ICYMI: Flint Water Crisis Hearings

Jul 16, 2021 | BM4F Spotlights, Uncategorized, Young, Gifted & Green Blog Series | 0 comments


July 16, 2021

Media Contact: Jasmine Hall | jasmhall2@gmail.com | (810) 908-0650

ICYMI: Fairness Hearings Underscore Flint Residents’ Concerns And Objections To Water Crisis Settlement For The First Time

We wanted to make sure you’d seen that earlier this week, Flint residents voiced their concerns and objections to the Flint Water Crisis Settlement and its stipulations for the first time in a long-overdue series of hearings that began on Monday, July 12. The hearings, which took place over the course of three days, underscored the very real concern of Flint families that Michigan elected officials have not provided the necessary resources to access the settlement, nor does the settlement itself constitute equitable compensation for years of untreated lead poisoning in people’s drinking water. 

Though the hearings were the first time elected officials heard directly from Flint residents, this is not the first time the community has advocated for a reassessment of the settlement and requirements for accessing it. Earlier this year, The Coalition for a Fair Water Settlement sent an open letter to Michigan elected officials and the Biden Administration urging them to address barriers people face in accessing the Flint Water Crisis Settlement and in receiving justice, namely Medicare for All exposed to Flint Water for life. 
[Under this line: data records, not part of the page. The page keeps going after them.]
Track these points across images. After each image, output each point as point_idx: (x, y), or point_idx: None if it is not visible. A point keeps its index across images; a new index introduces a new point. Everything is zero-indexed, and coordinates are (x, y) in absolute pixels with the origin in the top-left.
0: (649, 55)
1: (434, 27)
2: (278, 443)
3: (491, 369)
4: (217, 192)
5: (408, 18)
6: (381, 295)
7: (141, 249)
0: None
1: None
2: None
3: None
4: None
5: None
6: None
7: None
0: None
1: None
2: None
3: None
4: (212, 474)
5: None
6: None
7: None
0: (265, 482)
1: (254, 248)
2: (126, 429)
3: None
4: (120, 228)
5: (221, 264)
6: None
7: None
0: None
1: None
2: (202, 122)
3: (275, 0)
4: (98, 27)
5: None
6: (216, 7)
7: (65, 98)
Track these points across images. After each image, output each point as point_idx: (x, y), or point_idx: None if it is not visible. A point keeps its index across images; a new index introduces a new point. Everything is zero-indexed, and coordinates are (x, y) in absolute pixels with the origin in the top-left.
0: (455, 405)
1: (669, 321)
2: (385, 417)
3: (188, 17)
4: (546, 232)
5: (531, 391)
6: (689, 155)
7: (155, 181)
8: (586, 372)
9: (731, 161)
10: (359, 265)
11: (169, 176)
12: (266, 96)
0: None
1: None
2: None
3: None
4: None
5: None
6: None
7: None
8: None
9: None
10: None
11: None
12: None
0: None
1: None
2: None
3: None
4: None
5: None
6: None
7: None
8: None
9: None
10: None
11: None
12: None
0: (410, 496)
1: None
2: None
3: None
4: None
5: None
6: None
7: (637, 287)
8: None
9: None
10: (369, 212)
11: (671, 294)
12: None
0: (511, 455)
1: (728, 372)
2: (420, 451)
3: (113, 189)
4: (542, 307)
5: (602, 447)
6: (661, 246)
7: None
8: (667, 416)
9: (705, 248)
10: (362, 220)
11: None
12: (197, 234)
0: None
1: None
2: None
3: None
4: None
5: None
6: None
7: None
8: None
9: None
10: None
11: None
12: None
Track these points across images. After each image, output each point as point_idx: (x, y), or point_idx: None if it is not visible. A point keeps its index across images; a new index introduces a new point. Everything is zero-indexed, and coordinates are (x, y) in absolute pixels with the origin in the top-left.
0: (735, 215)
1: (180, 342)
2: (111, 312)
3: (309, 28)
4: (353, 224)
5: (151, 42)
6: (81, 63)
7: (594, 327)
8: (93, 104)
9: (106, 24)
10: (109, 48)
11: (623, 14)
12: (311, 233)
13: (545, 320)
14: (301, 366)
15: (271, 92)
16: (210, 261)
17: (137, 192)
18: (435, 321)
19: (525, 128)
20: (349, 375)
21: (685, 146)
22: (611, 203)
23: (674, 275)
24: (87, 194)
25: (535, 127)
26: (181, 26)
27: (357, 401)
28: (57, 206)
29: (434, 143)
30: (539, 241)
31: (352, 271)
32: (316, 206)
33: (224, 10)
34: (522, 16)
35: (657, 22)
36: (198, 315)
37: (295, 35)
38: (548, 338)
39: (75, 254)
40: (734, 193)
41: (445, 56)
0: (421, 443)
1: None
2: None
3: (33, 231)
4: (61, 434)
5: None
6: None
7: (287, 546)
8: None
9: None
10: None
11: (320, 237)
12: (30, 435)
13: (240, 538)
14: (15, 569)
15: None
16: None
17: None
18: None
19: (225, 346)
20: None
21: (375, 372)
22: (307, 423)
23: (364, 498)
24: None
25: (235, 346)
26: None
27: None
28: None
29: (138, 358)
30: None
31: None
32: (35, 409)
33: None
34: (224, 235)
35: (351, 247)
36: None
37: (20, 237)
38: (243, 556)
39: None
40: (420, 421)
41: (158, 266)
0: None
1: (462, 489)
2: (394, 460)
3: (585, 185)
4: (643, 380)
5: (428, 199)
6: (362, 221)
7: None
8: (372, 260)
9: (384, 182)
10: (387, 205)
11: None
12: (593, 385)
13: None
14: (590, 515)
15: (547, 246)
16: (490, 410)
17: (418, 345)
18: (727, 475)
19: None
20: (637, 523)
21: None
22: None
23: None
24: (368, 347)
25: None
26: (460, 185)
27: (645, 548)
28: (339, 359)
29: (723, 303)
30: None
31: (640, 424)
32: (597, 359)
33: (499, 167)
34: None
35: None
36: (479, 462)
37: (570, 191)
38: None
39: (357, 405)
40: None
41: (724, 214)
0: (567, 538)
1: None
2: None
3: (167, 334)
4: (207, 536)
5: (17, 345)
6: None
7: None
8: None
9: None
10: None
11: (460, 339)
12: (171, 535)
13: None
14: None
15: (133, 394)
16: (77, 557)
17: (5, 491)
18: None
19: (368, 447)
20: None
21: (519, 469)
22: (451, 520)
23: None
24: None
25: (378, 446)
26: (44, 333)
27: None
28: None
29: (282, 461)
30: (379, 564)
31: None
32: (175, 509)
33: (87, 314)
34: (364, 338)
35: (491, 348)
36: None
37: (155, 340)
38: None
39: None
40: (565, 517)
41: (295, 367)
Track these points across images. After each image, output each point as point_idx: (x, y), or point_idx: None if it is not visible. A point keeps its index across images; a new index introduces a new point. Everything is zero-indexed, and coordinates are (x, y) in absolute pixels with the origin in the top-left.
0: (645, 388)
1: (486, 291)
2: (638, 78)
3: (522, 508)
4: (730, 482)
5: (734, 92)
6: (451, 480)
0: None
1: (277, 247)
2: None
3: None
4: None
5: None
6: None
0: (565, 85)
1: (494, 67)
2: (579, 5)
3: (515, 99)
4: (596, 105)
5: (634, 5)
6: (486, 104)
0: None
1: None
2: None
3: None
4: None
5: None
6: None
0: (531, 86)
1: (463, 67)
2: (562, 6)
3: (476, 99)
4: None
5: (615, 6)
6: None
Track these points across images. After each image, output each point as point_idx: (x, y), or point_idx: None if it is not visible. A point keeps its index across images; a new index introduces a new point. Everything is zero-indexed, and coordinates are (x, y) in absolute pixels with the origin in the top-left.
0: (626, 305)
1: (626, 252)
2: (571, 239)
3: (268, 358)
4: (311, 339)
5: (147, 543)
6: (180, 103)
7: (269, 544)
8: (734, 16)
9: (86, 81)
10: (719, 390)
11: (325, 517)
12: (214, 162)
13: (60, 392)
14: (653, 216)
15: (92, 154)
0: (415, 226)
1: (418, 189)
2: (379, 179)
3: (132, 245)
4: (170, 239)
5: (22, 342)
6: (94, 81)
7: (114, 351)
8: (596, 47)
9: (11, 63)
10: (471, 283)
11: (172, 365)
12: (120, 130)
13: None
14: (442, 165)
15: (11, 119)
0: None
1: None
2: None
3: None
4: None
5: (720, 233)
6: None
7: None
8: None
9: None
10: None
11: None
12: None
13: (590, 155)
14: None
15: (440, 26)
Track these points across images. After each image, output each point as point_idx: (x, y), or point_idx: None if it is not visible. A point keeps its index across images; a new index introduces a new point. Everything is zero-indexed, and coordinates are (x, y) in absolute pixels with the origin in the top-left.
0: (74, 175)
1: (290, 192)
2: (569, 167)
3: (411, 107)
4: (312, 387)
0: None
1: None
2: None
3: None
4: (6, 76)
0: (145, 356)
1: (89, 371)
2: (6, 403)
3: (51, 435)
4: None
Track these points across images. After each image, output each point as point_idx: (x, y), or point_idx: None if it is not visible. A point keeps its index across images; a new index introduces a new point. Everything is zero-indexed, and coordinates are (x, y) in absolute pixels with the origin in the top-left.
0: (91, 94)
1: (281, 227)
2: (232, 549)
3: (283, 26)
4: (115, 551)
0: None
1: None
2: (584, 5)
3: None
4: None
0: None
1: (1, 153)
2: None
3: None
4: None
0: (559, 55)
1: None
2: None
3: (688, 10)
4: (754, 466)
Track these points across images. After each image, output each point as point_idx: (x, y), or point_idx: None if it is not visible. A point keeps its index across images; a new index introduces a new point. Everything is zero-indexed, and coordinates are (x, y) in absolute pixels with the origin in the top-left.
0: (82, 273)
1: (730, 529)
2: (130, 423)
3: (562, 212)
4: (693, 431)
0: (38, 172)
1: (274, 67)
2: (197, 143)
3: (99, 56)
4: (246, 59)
“This week, we really wanted to show up for people who have suffered from a gross example systemic racism over the past 7 years,” said Jasmine Hall, member of the Coalition for a Fair Water Settlement member, BM4F Lead Prevention Ambassador and Flint native. “It’s already bad enough that residents have to endure the Flint Water Crisis, which took a tremendous toll on the mental and physical health of the community, but the settlement as written manufactures barriers to equitable distribution of settlement funds. No human being exposed to the Flint Water Crisis deserves only $1000 from a settlement; it simply does not make sense. After listening to residents and lawyers express their objections to medical documentation, settlement amount, distribution, and lawyer fees, Judge Levy must determine whether the settlement is fair, adequate, and reasonable. The residents of Flint deserve justice and this is one of several paths we will take to achieve that.a ”

Below are some of the many objections community members have to the settlement and its stipulations. 

At the Fairness Hearing on Monday, July 12 (for attorneys) and Tuesday, July 13 (for those not represented by counsel), Flint residents discussed the motion for approval and any objections they have to the settlement, including: 

  • The allotted time frame for filing necessary paperwork was too short. People’s ability to meet the registration deadline and communication to understand all of their options (register, opt-out, or file objections) was hindered by the COVID-19 pandemic and mail delays; 
  •  One of the tests used to determine the level of lead poisoning in individuals – a bone scan – was not approved by the FDA for use in humans and has been repeatedly shunned by the test’s manufacturer. This unreliable test has also not been made widely available for Flint residents who do want to take it;
  • Only 1% (30 of 3,000) of children referred for a neuropsychological assessment have had the assessment done. This assessment is one route for significant higher compensation in the settlement and all options presented have major barriers to access; and
  • The $1,000 cap per household is too low and doesn’t take into consideration the payments of water bills, replacement of hot water heaters, installation of whole house filters, and/or replacement of appliances due to corroded water.